_Data_:
= Beginning of Section =
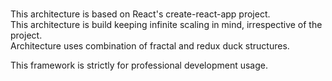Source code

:<br />

This architecture is based on React's create-react-app project.<br /> This
architecture is build keeping infinite scaling in mind, irrespective of the
project.<br /> Architecture uses combination of fractal and redux duck
structures.<br />

This framework is strictly for professional development usage.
= End of Section =
No pictures should appear in the copy, and each record above is to be returned exactly.

Source code

:<br />

This architecture is based on React's create-react-app project.<br /> This
architecture is build keeping infinite scaling in mind, irrespective of the
project.<br /> Architecture uses combination of fractal and redux duck
structures.<br />

This framework is strictly for professional development usage.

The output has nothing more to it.